- _TRY IT_
Pull every line from the records that has the word "lines" in it.

- _RECORDS FOR PROCESSING_

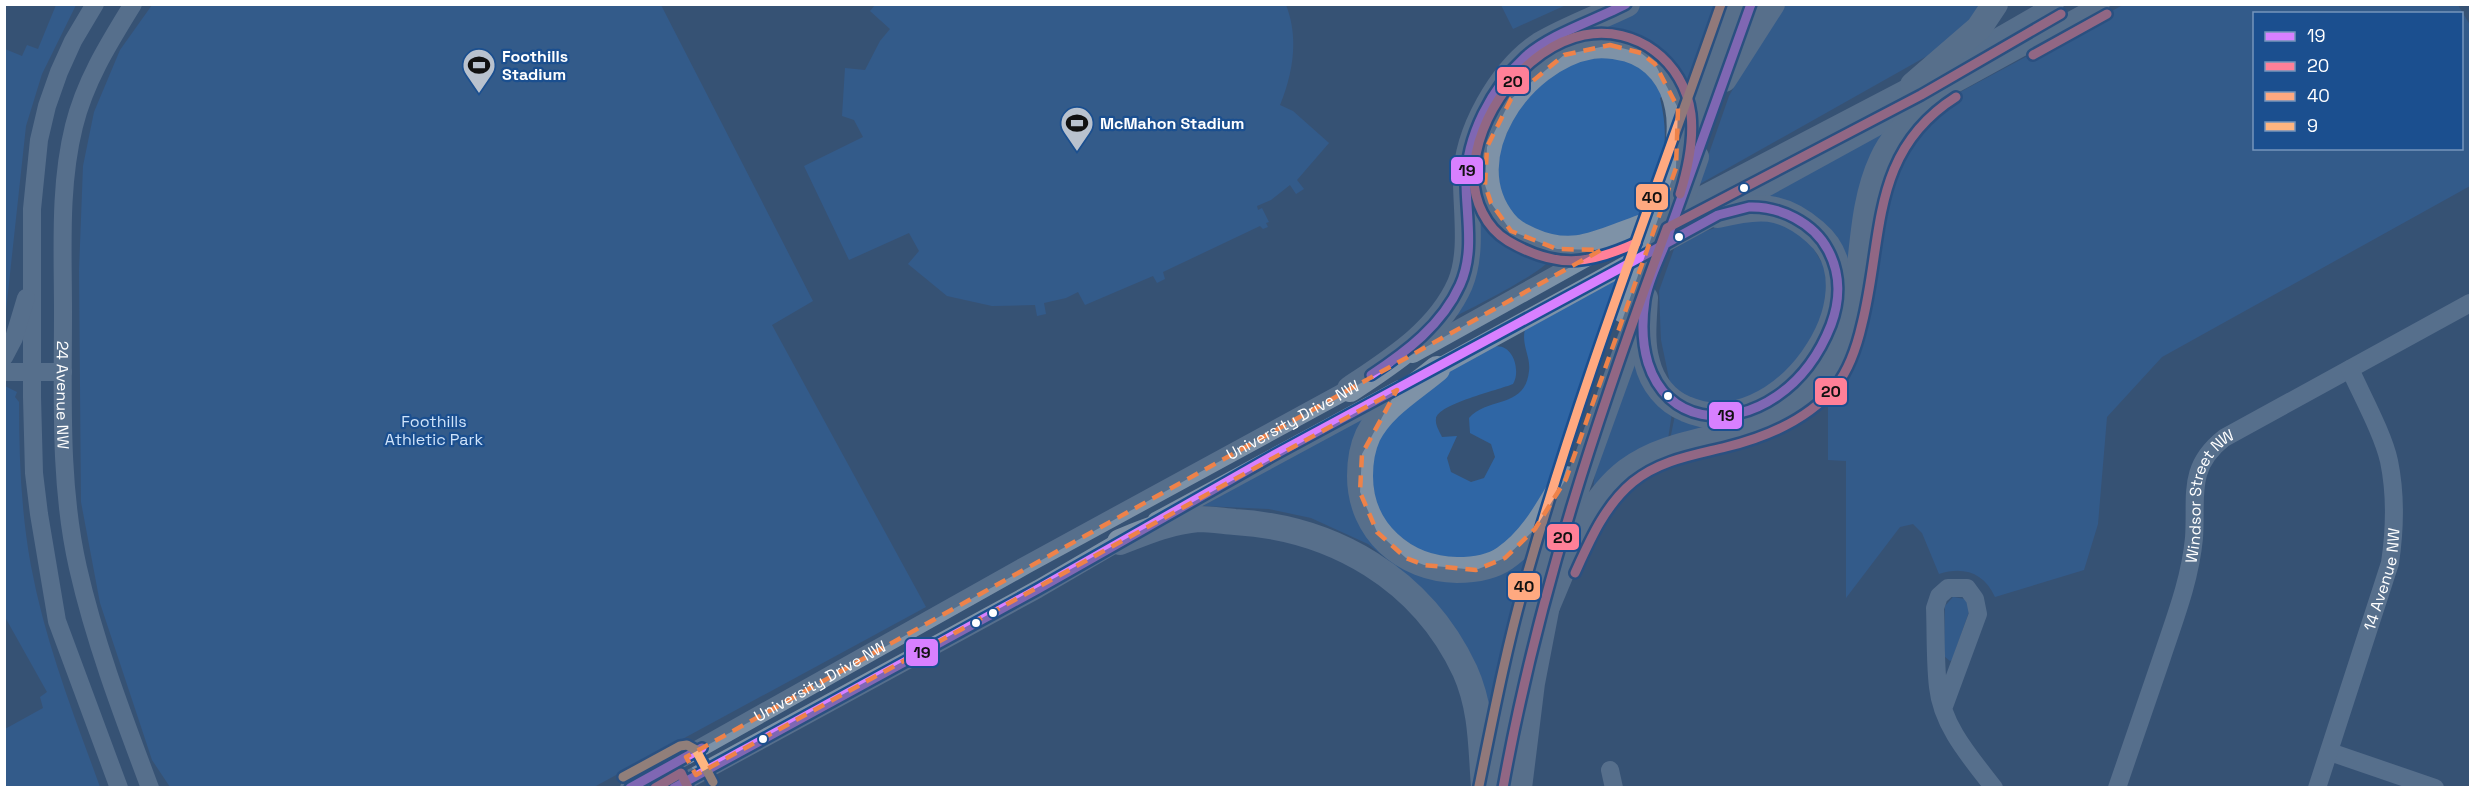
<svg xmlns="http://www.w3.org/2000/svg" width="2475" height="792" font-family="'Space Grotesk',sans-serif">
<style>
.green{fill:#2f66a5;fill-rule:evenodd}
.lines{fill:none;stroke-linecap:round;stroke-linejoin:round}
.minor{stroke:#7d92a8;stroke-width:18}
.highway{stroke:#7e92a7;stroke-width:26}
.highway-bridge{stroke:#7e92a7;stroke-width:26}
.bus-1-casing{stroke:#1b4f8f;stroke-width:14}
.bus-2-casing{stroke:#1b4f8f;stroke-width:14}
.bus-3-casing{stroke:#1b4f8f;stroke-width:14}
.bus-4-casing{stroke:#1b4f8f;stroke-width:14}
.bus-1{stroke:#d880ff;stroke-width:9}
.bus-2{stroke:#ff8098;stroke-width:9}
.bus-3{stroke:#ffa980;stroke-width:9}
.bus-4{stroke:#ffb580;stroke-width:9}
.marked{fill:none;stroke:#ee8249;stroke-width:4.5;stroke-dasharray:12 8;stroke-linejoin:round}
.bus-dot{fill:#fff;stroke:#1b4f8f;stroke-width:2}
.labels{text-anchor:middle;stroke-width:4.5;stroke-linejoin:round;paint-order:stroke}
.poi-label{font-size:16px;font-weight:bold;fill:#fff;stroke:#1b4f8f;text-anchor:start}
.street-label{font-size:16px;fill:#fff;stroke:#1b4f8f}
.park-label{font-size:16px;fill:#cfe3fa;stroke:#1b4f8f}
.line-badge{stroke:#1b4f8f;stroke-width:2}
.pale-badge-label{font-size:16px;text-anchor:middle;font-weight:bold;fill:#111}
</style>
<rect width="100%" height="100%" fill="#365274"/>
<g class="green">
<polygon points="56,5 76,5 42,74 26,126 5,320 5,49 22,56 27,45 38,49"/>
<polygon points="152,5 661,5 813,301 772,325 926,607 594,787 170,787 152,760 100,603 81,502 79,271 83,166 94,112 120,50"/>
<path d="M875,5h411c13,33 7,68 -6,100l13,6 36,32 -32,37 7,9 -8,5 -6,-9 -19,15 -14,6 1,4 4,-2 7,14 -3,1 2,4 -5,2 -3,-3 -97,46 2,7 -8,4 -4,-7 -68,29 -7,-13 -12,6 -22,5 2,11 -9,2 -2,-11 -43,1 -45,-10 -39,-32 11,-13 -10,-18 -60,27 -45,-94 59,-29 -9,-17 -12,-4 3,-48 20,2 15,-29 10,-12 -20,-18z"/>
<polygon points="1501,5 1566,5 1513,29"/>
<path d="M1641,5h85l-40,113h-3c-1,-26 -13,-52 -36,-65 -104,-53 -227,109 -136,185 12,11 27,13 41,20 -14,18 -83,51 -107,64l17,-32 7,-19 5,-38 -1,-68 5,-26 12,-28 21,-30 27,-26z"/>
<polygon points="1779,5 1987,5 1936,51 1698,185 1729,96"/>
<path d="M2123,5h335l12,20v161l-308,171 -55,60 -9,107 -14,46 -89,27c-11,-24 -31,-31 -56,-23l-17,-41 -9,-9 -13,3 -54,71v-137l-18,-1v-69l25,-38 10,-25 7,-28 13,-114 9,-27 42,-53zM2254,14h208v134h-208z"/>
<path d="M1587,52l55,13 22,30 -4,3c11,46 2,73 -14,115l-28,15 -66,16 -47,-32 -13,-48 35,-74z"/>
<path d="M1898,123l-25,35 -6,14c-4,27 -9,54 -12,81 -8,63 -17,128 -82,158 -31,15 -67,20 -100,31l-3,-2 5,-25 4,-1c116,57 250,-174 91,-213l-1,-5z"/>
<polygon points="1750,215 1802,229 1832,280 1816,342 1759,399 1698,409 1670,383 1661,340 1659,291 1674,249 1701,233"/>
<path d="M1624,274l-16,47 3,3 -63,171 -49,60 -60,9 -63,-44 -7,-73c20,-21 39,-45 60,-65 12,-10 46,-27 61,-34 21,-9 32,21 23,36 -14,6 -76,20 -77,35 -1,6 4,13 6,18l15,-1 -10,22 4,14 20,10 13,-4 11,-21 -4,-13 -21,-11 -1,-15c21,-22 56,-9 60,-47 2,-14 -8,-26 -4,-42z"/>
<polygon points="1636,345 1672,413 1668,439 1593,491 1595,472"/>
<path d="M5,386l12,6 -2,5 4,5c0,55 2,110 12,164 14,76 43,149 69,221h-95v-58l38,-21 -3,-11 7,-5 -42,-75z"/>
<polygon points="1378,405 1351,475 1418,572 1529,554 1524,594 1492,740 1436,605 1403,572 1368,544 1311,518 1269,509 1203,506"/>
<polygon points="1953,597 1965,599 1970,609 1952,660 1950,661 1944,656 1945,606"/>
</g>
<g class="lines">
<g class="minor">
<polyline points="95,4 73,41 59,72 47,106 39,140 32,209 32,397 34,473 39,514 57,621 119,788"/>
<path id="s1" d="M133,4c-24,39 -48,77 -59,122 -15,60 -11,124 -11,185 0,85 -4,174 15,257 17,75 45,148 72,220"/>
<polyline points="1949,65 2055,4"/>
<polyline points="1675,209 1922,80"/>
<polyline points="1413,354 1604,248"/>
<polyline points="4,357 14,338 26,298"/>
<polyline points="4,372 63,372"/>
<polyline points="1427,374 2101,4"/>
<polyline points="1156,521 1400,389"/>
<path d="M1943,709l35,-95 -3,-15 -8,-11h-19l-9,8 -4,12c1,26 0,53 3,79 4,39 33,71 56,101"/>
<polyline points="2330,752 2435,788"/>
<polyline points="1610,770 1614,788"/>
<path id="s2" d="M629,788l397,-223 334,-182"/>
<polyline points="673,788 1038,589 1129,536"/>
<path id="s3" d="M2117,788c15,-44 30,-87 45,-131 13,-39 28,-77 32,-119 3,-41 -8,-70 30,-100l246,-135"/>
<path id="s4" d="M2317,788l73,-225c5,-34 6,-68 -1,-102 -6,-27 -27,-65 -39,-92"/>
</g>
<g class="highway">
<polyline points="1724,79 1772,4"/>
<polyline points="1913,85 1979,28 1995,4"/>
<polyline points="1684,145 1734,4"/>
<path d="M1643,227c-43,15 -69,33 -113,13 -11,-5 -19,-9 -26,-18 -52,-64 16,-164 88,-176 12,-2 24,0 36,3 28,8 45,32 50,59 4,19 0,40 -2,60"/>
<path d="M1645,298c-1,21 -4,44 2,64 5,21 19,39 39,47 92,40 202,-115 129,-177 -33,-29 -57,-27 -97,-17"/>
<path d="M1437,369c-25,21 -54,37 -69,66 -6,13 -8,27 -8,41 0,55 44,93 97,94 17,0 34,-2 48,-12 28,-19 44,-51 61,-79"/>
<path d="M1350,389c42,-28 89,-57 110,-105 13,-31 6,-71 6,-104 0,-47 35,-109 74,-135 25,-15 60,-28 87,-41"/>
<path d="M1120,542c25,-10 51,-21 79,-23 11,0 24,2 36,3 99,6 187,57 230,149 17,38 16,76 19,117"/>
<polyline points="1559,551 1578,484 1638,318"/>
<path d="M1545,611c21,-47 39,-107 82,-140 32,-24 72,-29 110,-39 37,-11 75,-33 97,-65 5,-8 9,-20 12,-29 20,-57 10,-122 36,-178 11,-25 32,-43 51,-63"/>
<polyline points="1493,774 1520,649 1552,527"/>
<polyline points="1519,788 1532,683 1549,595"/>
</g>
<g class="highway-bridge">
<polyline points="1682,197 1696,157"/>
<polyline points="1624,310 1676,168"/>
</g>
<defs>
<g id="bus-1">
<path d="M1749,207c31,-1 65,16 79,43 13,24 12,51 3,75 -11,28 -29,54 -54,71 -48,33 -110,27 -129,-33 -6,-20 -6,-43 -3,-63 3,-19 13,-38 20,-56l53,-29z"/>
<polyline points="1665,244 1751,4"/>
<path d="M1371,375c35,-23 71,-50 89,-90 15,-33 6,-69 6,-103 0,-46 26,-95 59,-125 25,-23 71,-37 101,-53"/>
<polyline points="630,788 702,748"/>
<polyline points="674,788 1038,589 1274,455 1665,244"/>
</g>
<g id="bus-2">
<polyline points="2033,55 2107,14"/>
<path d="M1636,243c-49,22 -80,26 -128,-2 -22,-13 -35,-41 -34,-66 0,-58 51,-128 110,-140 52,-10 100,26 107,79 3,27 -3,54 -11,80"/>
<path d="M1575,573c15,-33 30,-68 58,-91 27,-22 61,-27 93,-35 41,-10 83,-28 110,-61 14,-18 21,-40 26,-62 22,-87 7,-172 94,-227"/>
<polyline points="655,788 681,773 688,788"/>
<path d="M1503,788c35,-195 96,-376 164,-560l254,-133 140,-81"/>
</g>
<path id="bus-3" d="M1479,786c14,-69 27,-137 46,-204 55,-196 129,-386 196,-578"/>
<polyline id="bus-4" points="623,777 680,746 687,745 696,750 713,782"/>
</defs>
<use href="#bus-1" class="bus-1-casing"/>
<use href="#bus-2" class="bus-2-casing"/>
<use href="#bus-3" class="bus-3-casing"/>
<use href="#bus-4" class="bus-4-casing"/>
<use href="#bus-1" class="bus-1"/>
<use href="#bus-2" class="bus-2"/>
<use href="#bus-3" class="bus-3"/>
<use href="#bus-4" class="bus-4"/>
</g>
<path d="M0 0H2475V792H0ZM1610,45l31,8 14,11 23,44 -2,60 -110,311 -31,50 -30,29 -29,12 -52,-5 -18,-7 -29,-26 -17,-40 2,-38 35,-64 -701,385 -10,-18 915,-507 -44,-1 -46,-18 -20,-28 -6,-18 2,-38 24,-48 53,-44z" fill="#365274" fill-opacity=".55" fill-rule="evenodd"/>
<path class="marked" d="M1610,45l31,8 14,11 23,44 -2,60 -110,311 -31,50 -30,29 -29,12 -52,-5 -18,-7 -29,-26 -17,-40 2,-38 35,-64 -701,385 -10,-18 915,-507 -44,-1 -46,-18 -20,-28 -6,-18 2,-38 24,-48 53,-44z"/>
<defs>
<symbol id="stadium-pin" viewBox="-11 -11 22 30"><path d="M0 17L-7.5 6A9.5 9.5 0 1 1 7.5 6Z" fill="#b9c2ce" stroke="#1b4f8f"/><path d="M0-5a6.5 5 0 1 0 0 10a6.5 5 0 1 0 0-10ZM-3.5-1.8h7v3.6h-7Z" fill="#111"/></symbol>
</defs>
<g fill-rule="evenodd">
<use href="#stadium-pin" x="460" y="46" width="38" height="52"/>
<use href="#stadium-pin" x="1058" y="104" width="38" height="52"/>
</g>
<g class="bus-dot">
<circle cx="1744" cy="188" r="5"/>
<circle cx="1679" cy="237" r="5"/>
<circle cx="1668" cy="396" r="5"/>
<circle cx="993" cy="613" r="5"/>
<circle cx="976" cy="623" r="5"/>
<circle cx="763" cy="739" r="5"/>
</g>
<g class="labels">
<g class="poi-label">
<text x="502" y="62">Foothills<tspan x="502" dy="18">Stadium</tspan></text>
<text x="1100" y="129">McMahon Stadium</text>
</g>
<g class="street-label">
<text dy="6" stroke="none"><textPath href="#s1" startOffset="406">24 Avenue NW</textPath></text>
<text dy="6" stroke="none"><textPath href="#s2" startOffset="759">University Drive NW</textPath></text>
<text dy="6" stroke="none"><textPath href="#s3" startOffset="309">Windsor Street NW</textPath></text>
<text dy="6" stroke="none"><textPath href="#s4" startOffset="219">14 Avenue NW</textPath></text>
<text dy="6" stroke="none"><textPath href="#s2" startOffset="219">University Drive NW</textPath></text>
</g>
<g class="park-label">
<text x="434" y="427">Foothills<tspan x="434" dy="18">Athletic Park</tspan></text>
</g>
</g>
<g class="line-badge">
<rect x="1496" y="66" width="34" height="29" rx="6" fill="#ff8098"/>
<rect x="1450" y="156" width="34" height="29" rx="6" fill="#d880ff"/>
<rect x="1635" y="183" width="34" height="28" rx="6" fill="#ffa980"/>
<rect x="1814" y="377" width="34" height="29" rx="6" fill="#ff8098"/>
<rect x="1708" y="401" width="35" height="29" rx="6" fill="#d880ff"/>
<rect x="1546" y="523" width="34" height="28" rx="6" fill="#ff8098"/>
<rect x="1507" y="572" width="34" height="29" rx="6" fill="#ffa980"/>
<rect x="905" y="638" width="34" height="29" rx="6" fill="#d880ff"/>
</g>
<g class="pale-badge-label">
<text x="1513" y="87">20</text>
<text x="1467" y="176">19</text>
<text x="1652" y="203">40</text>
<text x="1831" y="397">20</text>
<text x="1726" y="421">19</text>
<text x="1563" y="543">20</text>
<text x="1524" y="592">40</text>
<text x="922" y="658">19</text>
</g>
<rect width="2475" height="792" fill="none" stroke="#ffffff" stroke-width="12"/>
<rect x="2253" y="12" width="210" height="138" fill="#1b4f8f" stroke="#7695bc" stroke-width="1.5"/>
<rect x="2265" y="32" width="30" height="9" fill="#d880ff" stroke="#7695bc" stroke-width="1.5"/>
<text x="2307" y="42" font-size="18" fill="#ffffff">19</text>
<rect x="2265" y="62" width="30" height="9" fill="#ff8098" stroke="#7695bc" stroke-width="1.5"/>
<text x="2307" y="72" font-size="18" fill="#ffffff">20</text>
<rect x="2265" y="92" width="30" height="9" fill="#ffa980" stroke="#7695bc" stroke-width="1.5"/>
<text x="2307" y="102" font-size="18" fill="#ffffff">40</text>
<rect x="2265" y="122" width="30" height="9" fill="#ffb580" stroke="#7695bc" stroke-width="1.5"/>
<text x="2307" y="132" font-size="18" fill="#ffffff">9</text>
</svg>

- _TASK RESPONSE_
.lines{fill:none;stroke-linecap:round;stroke-linejoin:round}
<g class="lines">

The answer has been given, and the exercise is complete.